A report of the Organisation: “Together for the animals”
In the country of the world’s largest wool supplier, Australia, around 30 million sheep are killed every year as soon as their wool productivity drops.đ

The sheep are forced to reproduce and many babies are supposed to provide a lot of wool.
But of them around 10-15 million die a cruel death per year.
The newborn lambs, also called winter lambs, succumb to cold, precipitation and starvation.
Sheep farmers manipulate the due date of their female animals through artificial insemination in order to keep profits high.
Often there are winter births.
As soon as the lambs wean themselves from their mother’s milk, the meadows are lush and rich.
This saves feed for the farmers and at the same time the creatures intended for the meat industry can be fattened faster, but the animals pay the blood toll for this heartless approach.
About every fourth lamb freezes to death in the Australian winter or dies from gross neglect.
In other ways too, like Dr. Frankenstein started the births in Mary Shelley’s bestselling novel.
Through godless genetic manipulation, twin and triplet births are forced.
Due to the insufficient supply of pregnant mothers, the lambs are born weak and often sick.
If the mother dies due to pregnancy toxicosis at birth, the young are left orphaned and run to certain death.
When two breeds of sheep are accidentally paired, undesired animal souls often see the light of day.
Their wool is not economical enough for the wool industry, they are deliberately and mercilessly left to their cruel fate in the pastures.
The surviving babies are cruelly mutilated – their tails are cut off and painful rubber rings are put around their stumps so that they die and fall off.
All of this, of course, is widespread without anesthesia.
Merino sheep are also cut out part of their anal folds to prevent flies.
Also here mostly without anesthesia.
This is particularly painful for the animals and is commonly known as “mulesing”.
And the shearing, too, is brutal and terrible.
Australian farm workers work for starvation wages and the aggressiveness is therefore very high.
The sheep then pay the wages for this.
Many undercover recordings show severe abuse of the innocent animals by workers from blows, kicks, deliberate cuts to ears bitten off.
And many of the sheep are brutally massacred in the slaughterhouse or exported to the Near East, where they are threatened with death from the barbaric slaughter.
Winter lambs really have a hard time in Australia.
We therefore strongly condemn these approaches of the wool industry.
These animals don’t deserve such treatment.
They too feel pain, they too are mothers and children.
We appeal to the clothing industry to ban wool products from their assortment and not to use these animal quality articles on the consumer.
There are enough alternatives.
Vegetable and synthetic wool, bamboo, cotton, hemp, linen, flax, lyocell, tencel, modal, plastic and recycled plastics, SeaCell, soy silk, nullarbor, or viscose are just a few of the empathic alternatives, and the future lies in Kerasynth ( Wool from living hair follicles), Weganool (cashmere made from silk plants and organic cotton), Woocoa (wool made from coconut, hemp and mushrooms) and werewool (wool made from human DNA).
So renounces any wool products according to the motto:
HANDS OFF WOOL, THEREFORE SAVE A SHEEP !!! đ
https://www.facebook.com/marschfuerdietiere/
And I mean…The farmers of Australia justify their Dachau-methods – also called “mulesing” – that mulesing only serves to protect the sheep!

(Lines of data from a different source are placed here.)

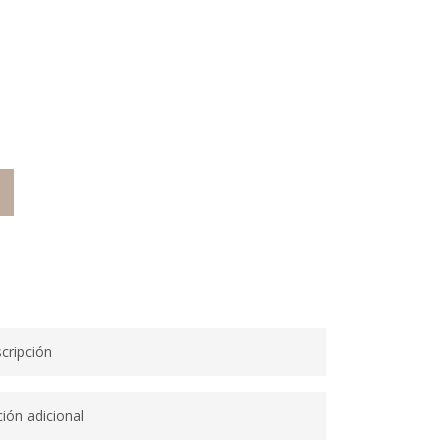
O
cripción
ión adicional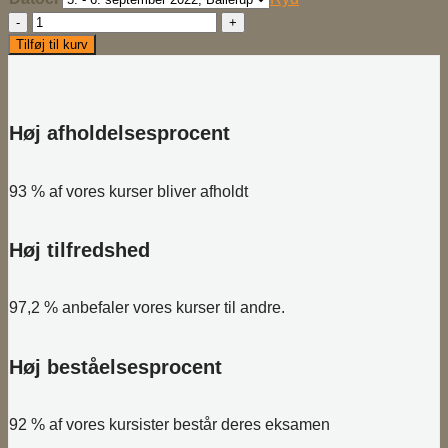
Grundlæggende
SQL
Tilføj til kurv
for
testere
antal
Høj afholdelsesprocent
93 % af vores kurser bliver afholdt
Høj tilfredshed
97,2 % anbefaler vores kurser til andre.
Høj beståelsesprocent
92 % af vores kursister består deres eksamen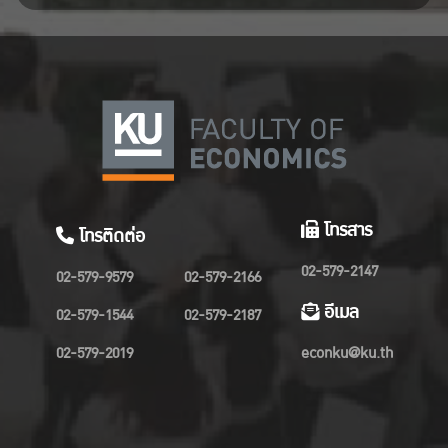
โทรสาร
โทรติดต่อ
02-579-2147
02-579-9579
02-579-2166
อีเมล
02-579-1544
02-579-2187
02-579-2019
econku@ku.th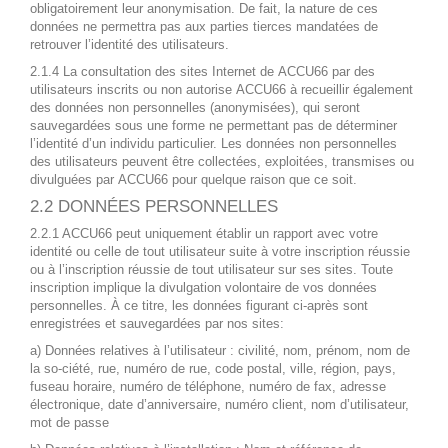
obligatoirement leur anonymisation. De fait, la nature de ces
données ne permettra pas aux parties tierces mandatées de
retrouver l’identité des utilisateurs.
2.1.4 La consultation des sites Internet de ACCU66 par des
utilisateurs inscrits ou non autorise ACCU66 à recueillir également
des données non personnelles (anonymisées), qui seront
sauvegardées sous une forme ne permettant pas de déterminer
l’identité d’un individu particulier. Les données non personnelles
des utilisateurs peuvent être collectées, exploitées, transmises ou
divulguées par ACCU66 pour quelque raison que ce soit.
2.2 DONNÉES PERSONNELLES
2.2.1 ACCU66 peut uniquement établir un rapport avec votre
identité ou celle de tout utilisateur suite à votre inscription réussie
ou à l’inscription réussie de tout utilisateur sur ses sites. Toute
inscription implique la divulgation volontaire de vos données
personnelles. À ce titre, les données figurant ci-après sont
enregistrées et sauvegardées par nos sites:
a) Données relatives à l’utilisateur : civilité, nom, prénom, nom de
la so-ciété, rue, numéro de rue, code postal, ville, région, pays,
fuseau horaire, numéro de téléphone, numéro de fax, adresse
électronique, date d’anniversaire, numéro client, nom d’utilisateur,
mot de passe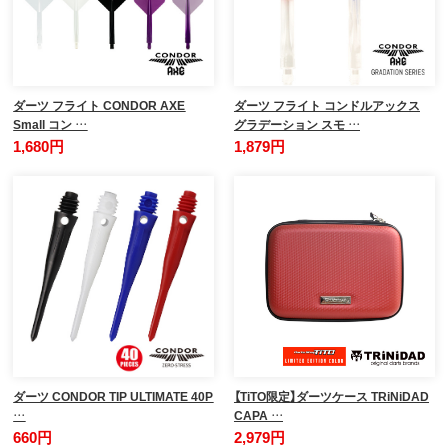
ダーツ フライト CONDOR AXE
ダーツ フライト コンドルアックス
Small コン …
グラデーション スモ …
1,680円
1,879円
ダーツ CONDOR TIP ULTIMATE 40P
【TiTO限定】ダーツケース TRiNiDAD
…
CAPA …
660円
2,979円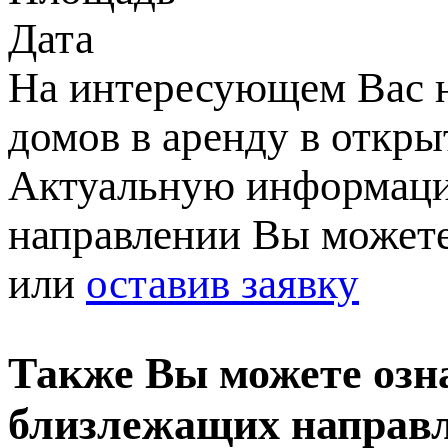
Дата
На интересующем Вас н
домов в аренду в откры
Актуальную информаци
направлении Вы можете 
или
оставив заявку
Также Вы можете озн
близлежащих направ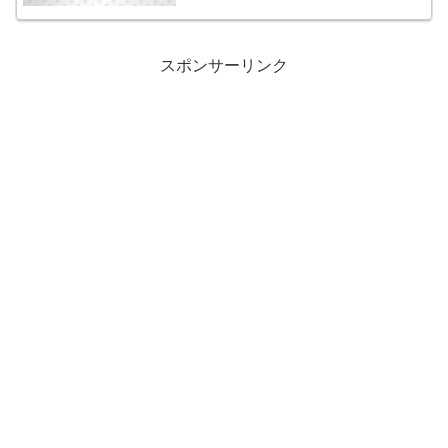
スポンサーリンク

In reality, the farmers only want to avoid costly regular shearing of the sheep to avoid infestation with the eggs.
The Australian wool industry itself promised in 2004 to stop mulesing by 2010 and to find alternatives.
A few years later, however, the farmers gave up their efforts and almost nothing has changed to this day – only that today we are informed about these medieval methods – what mulesing is
In 2008, a tangible scandal broke out in Australia.
An exposed Swedish animal rights activist named Katarina Lingehag Ekholm was offered a free trip to Australia by a representative of the Australian Wool and Sheep Industry Association if she would forego a scheduled documentary on the practice of mulesing and not be on the television program (as planned ) would appear.
The process was recorded on video, and the offer is said to have even been approved by the Australian government, which they denied.
The incident with the bribery of the animal rights activist aggravated the criticism of the practice of mulesing, especially from Sweden.
Large US clothing companies and 19 Swedish companies are already boycotting wool from Australia, including H&M.
The Australian wool industry fears that other European countries could join the boycott.
According to the Magazin “trade sheet” (Handelsblatt), Australia annually exports wool with a value of 350 million euros to Europe. Australia earns around two billion euros worldwide with its wool.
Most of the wool is processed in China and exported all over the world from there.
In Australia itself there is no significant processing industry for this animal fiber.
Hands off wool!
Everyone knows the atrocities of the fur industry;
The production method of wool is no less excruciating than that of fur and today, thanks to the internet and the media, we are more knowledgeable than ever.
It’s good that we have a conscience, a big brain, empathy and the ability to make decisions, and can make the right decisions against animal suffering and criminal practices in the animal industry.